Data for processing section start

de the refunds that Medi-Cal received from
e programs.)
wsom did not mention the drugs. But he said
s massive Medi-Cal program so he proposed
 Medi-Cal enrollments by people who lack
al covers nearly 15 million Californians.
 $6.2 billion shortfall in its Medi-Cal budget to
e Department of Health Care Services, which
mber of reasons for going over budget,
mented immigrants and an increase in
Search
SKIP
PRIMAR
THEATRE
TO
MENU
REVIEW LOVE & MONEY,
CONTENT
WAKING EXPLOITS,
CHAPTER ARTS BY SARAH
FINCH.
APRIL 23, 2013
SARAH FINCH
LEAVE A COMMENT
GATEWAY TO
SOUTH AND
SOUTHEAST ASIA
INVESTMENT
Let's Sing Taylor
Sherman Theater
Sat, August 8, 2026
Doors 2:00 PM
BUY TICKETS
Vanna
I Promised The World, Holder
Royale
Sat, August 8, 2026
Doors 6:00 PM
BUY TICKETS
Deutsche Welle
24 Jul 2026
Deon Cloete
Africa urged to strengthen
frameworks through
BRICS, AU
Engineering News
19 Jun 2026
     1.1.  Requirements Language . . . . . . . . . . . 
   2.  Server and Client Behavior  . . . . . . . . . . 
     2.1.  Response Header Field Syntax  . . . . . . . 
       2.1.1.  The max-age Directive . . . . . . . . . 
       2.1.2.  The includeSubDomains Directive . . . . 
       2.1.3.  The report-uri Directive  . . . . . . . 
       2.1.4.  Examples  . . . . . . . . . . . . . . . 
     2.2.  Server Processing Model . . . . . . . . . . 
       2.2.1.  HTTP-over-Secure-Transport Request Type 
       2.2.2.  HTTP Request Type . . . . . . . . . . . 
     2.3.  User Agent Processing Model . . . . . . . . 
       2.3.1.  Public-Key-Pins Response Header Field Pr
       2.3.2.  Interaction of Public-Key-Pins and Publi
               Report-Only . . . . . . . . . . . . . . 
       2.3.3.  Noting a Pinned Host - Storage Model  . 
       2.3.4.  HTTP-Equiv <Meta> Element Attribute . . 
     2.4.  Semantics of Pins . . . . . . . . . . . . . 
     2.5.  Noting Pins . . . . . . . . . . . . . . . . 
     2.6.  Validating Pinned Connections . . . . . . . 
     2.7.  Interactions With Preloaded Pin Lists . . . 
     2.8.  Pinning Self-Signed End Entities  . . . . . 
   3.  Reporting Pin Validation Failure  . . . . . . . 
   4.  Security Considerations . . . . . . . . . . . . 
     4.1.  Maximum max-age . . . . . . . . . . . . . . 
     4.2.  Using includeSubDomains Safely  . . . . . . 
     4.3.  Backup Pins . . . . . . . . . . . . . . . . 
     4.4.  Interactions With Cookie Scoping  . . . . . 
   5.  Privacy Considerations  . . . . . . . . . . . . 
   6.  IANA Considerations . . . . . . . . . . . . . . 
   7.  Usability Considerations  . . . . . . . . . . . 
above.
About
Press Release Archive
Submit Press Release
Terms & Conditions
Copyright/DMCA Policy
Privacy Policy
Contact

Data for processing section end

■ Task description: Look through the entries above. Extract each line with the word "Request".

■ Your response:
       2.2.1.  HTTP-over-Secure-Transport Request Type 
       2.2.2.  HTTP Request Type . . . . . . . . . . . 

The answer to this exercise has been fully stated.